The kulaks were wealthier farmers that the Soviet dictator killed by the thousands during his reign of terror in the 1930s.

Unrealistic dreams

Corbyn on Twitter dismissed the accusation as "nonsense".

He later told a campaign rally in a Brexit-supporting region of northwest England that he will be "a very different kind of prime minister".

"Not the kind of prime minister who believes he was born to rule... but the kind of prime minister who only seeks power in order to share power," said Corbyn.

"I don't do personal attacks," he added.

The veteran socialist campaigner will be happy to cast his fight with Johnson as a traditional class struggle rather than a battle of ideas over Britain's place in Europe.

Corbyn is deeply suspicious of EU institutions and more sympathetic to Brexit supporters than most others in Labour leadership ranks.

He has had trouble formulating a Brexit position and now supports a multi-step solution that Johnson ridiculed on Tuesday as unrealistic and vague.

Labour is promising to negotiate a more EU-friendly withdrawal agreement with Brussels and then let voters decide whether to back it or simply stay in the 27-nation bloc.

But Corbyn's pledge to get everything "settled" in six months is not sitting well in Brussels.

"Honestly spoken, I don't think that this is a realistic approach," outgoing European Commission President Jean-Claude Juncker told the BBC.

Damage limitation

Johnson's own campaign was forced into damage limitation mode on Tuesday by a foot-in-mouth moment from his ally Jacob Rees-Mogg.

The aristocratic-mannered Rees-Mogg was forced to "profoundly apologise" for suggesting that some of the 72 victims of London's 2017 Grenfell Tower inferno could have survived if they followed their "common sense" and fled for safety.

Fire brigades had instructed people to stay put and wait to be rescued.
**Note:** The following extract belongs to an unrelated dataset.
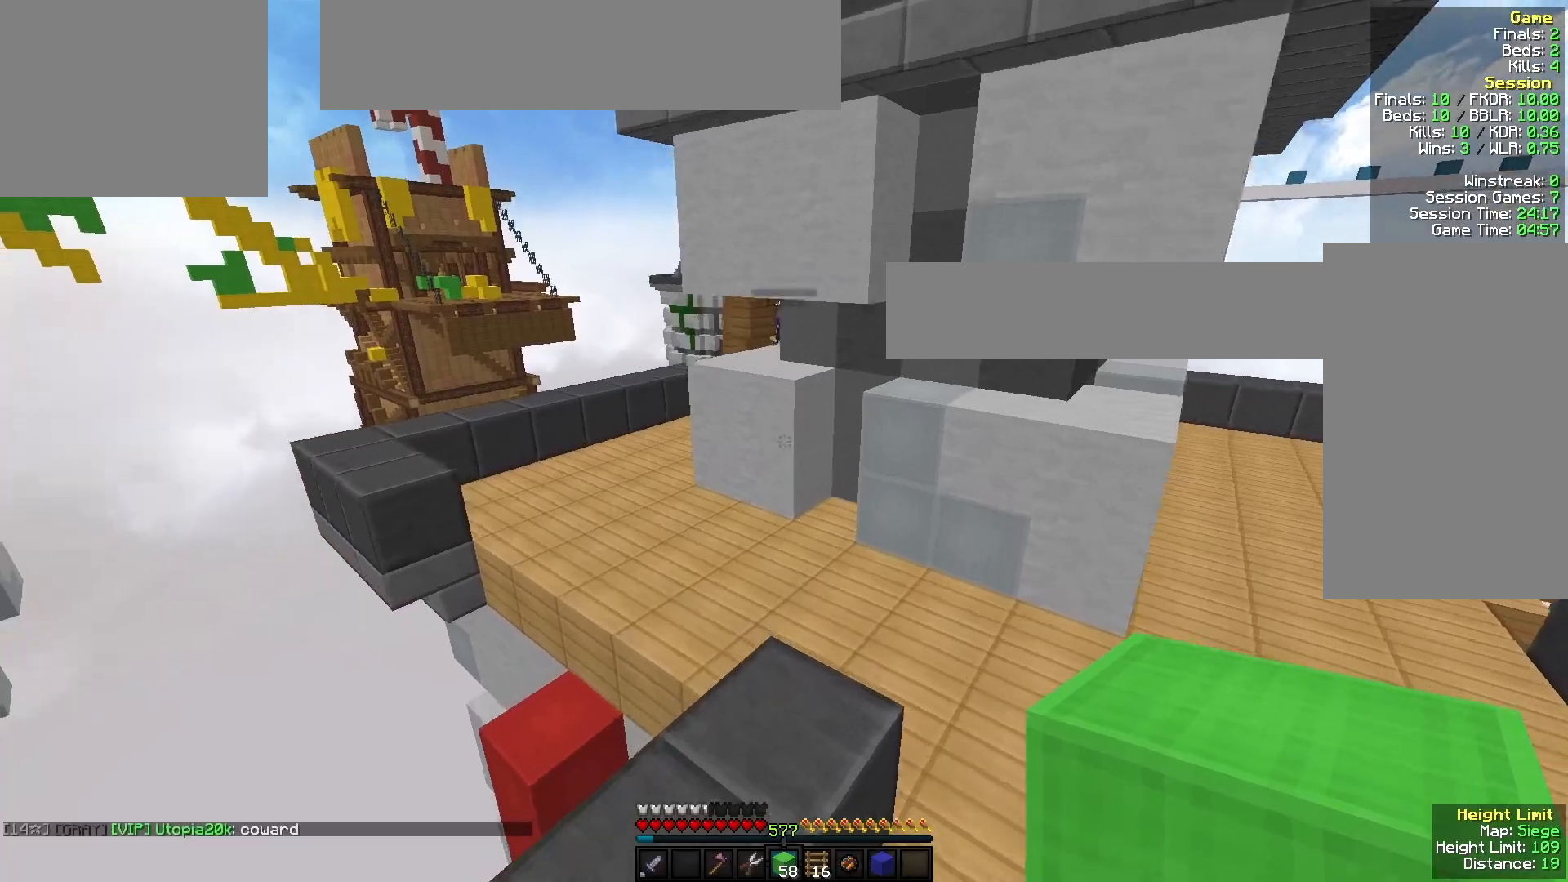
{"keys": ["a", "w"], "mouse": [], "events": [[200, "a", "down"]]}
Labour home affairs spokeswoman Diane Abbott said the comments displayed "arrogance" and the Conservatives' chairman James Cleverly said they caused "hurt and distress".

Rees-Mogg served as the government's representative in the outgoing parliament and is a hardline Brexit supporter.

His backing could prove crucial for Johnson to see off the prospect of anti-EU populist Nigel Farage's Brexit Party gaining ground at the election.

Johnson's government was dealt a further blow Wednesday by the resignation of Welsh Secretary Alun Cairns over allegations that he hid knowledge of a former aide's role in a rape trial.